Please duplicate the lines of the items below, between the line holding "scientific name: Capreolus capreolus" and the line holding "scientific name: Athyrium filix-femina", inclusive.

Records excerpted from a collection:
····················

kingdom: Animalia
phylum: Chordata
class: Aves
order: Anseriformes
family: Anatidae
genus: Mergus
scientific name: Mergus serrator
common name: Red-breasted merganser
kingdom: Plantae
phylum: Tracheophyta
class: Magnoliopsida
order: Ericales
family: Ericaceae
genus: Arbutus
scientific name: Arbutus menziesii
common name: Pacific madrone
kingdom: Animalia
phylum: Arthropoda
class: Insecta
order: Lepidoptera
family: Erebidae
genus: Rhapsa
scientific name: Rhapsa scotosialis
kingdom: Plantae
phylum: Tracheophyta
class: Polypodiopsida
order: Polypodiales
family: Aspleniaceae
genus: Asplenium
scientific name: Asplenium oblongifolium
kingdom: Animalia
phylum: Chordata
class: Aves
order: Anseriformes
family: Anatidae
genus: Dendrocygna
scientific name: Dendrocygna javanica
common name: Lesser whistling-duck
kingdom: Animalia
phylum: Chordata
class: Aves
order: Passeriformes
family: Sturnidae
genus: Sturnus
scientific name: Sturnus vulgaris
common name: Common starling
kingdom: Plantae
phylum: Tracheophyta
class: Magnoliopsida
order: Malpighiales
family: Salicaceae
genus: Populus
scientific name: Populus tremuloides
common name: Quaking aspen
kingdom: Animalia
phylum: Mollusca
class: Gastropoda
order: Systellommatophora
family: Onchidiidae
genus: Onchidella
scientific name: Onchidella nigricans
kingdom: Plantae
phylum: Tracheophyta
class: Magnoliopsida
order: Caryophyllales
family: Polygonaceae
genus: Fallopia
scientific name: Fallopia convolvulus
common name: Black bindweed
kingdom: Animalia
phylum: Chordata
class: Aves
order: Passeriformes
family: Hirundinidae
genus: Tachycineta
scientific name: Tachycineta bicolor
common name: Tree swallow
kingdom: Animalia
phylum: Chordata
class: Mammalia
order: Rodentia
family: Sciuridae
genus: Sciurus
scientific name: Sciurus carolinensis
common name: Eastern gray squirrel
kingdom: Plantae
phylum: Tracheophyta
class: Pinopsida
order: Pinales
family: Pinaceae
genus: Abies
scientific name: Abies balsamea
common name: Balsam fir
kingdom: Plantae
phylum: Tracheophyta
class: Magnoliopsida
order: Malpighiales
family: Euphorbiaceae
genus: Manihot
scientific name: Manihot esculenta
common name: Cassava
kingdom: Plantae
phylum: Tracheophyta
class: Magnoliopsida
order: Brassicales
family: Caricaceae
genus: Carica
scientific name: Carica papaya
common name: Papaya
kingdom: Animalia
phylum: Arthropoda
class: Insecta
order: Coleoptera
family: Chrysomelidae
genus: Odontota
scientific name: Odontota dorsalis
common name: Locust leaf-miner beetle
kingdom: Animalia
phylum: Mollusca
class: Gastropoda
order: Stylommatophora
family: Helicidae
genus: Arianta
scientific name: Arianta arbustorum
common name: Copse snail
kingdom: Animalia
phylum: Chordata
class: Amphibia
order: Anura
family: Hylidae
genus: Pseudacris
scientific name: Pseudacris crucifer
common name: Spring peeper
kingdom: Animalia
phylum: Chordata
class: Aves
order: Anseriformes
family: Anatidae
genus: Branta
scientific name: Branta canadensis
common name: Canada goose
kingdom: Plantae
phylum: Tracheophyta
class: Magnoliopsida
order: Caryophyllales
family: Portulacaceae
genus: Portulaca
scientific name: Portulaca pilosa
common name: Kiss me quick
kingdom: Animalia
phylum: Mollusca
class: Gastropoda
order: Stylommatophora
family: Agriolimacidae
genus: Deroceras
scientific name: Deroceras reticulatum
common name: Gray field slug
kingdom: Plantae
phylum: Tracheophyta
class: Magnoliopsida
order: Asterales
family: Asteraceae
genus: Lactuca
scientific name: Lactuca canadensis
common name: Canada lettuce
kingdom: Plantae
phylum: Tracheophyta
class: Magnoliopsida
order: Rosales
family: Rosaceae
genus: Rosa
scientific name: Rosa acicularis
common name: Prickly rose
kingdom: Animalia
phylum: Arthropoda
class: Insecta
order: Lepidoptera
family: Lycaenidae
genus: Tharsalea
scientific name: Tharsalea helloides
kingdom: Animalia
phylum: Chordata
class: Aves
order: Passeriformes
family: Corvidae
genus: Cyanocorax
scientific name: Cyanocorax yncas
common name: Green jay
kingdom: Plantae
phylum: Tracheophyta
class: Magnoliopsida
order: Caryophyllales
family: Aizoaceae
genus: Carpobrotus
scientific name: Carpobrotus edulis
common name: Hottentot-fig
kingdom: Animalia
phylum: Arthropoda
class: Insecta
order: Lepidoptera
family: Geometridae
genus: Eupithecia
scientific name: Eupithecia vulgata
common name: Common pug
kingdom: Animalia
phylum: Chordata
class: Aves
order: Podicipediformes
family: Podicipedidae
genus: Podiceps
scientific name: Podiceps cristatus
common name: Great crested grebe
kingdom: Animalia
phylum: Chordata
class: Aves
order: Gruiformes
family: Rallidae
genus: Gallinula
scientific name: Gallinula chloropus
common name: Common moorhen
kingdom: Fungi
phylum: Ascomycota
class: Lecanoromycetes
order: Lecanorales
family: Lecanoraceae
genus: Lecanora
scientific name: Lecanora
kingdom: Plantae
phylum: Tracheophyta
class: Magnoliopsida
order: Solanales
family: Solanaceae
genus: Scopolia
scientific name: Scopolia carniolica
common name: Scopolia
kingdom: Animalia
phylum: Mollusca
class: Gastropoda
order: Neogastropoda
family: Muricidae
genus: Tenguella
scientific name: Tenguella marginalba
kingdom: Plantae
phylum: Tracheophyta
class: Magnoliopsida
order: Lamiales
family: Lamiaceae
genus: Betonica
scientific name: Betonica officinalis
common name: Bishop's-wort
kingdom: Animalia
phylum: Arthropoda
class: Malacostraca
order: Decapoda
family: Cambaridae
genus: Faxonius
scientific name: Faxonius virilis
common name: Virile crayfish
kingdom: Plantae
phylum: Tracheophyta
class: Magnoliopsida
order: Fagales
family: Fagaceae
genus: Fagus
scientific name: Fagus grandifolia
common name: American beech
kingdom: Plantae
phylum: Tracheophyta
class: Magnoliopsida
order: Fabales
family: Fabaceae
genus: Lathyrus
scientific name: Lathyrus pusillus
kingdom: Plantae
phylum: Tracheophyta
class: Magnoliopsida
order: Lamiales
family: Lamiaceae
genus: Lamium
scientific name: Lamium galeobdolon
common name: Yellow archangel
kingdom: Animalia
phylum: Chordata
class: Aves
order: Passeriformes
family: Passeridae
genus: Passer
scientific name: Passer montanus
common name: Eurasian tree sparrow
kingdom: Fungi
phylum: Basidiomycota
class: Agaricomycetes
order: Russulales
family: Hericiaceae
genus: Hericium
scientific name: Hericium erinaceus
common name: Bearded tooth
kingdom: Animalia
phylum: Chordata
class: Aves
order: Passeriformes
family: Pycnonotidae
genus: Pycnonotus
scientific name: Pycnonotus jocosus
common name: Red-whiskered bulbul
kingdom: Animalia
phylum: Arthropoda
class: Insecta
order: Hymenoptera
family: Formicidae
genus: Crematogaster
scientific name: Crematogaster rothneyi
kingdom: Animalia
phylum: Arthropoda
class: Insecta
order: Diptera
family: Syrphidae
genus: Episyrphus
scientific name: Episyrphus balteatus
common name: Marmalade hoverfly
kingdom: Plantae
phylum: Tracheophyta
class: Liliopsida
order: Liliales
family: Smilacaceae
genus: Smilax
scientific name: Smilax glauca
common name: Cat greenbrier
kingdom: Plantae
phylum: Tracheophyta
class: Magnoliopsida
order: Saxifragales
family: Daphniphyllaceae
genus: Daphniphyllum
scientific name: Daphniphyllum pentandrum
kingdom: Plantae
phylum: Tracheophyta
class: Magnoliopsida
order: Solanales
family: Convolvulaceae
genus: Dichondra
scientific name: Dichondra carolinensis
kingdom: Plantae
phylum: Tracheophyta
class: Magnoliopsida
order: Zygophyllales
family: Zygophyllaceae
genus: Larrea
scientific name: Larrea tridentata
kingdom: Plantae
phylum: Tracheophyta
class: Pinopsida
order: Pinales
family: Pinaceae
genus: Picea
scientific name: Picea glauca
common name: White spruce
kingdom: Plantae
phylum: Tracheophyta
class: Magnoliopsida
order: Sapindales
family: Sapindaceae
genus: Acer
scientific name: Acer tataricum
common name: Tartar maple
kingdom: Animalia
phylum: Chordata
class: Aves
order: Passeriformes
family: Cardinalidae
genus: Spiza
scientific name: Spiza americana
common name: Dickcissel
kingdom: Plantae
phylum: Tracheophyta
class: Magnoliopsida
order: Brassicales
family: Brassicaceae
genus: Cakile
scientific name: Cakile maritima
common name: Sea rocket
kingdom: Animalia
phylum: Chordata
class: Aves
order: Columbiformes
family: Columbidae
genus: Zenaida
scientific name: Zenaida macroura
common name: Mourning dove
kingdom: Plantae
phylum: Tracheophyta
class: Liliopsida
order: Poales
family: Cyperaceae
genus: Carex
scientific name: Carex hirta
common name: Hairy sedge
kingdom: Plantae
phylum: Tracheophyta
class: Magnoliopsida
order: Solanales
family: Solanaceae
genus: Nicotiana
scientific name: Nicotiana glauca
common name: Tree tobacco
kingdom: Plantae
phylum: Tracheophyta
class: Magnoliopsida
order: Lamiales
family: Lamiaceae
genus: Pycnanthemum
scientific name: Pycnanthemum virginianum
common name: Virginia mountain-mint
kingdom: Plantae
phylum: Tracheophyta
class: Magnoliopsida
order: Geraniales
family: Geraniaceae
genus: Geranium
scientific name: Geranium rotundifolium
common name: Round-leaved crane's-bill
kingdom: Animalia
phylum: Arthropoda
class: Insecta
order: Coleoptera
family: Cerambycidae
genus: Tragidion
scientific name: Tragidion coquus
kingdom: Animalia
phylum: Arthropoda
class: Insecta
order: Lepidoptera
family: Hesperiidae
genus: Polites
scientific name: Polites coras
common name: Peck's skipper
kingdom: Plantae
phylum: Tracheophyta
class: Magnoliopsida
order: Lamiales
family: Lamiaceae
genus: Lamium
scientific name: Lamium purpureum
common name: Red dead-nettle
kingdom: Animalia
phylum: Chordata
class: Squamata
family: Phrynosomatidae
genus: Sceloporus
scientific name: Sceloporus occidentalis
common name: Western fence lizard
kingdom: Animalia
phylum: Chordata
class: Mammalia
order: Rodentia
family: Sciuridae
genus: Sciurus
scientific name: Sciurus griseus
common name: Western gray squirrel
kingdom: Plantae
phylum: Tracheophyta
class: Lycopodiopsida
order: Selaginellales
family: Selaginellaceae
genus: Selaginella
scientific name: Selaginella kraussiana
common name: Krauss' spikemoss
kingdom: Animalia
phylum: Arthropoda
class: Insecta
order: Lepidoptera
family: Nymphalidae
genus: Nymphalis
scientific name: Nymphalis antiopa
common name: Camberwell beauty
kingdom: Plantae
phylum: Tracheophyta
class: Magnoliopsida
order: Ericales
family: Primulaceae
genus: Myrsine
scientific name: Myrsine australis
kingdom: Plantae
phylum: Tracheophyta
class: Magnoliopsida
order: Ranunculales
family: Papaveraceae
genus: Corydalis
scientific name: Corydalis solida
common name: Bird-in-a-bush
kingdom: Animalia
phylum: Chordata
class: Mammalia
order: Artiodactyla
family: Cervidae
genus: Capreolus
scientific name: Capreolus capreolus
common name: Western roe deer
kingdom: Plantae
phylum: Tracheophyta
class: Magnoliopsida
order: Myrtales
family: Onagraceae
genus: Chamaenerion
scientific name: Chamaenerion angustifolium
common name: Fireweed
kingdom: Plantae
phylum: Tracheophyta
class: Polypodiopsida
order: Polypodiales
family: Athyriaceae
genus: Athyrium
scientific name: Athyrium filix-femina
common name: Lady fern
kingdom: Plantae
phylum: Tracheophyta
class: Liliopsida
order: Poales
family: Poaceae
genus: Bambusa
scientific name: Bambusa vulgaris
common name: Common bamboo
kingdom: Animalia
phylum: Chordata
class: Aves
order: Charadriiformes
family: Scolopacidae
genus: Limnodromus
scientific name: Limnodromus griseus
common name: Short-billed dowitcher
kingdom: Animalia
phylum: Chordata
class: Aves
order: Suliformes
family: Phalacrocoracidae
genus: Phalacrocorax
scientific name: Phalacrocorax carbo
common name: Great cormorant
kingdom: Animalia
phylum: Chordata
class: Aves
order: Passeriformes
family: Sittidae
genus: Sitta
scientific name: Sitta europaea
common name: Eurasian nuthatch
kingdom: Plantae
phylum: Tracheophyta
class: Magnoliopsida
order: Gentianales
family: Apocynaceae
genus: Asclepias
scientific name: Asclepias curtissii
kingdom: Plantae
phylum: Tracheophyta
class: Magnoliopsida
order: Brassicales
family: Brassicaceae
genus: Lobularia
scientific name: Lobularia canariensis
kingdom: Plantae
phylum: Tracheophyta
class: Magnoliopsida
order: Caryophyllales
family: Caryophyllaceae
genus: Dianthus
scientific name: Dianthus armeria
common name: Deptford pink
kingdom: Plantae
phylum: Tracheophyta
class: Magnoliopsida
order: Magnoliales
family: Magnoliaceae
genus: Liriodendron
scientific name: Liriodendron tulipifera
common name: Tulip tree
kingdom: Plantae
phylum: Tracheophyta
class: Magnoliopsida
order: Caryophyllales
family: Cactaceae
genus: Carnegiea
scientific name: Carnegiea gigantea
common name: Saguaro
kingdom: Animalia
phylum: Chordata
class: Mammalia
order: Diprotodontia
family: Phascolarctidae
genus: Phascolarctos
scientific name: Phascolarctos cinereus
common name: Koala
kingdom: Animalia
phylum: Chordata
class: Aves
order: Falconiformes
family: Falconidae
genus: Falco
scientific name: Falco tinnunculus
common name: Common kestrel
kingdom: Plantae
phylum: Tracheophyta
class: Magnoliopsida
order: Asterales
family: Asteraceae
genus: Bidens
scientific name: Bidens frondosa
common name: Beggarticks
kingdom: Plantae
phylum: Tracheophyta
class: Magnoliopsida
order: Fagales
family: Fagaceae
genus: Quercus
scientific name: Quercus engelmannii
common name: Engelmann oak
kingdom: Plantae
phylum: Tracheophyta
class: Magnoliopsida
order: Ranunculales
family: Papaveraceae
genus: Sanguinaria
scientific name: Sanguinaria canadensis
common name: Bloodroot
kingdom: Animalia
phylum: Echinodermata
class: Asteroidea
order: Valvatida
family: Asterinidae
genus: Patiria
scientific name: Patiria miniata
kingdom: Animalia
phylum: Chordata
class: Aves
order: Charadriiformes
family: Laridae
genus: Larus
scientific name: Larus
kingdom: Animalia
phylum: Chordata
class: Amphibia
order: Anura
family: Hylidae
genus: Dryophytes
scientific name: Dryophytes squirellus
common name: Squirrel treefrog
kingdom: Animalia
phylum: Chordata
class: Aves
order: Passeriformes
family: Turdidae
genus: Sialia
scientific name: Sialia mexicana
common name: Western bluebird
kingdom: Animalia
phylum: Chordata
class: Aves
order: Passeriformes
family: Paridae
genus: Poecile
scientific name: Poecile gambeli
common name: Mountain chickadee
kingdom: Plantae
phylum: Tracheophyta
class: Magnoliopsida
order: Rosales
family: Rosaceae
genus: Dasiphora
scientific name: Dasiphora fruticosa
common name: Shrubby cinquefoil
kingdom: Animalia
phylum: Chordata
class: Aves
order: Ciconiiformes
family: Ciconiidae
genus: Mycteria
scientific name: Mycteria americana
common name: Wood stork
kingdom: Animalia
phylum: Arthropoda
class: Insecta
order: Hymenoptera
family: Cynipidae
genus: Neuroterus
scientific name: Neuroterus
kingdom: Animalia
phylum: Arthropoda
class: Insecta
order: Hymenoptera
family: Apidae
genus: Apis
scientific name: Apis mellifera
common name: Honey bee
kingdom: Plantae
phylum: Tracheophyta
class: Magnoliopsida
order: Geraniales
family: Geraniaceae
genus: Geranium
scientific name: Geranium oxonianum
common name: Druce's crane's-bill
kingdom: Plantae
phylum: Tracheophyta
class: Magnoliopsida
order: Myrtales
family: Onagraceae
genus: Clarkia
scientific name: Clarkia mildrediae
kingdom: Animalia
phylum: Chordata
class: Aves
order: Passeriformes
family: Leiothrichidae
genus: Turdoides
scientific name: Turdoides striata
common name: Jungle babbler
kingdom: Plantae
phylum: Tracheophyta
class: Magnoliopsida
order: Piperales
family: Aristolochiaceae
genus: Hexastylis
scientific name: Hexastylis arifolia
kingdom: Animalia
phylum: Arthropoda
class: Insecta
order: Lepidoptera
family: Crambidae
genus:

····················

ANSWER BELOW:
scientific name: Capreolus capreolus
common name: Western roe deer
kingdom: Plantae
phylum: Tracheophyta
class: Magnoliopsida
order: Myrtales
family: Onagraceae
genus: Chamaenerion
scientific name: Chamaenerion angustifolium
common name: Fireweed
kingdom: Plantae
phylum: Tracheophyta
class: Polypodiopsida
order: Polypodiales
family: Athyriaceae
genus: Athyrium
scientific name: Athyrium filix-femina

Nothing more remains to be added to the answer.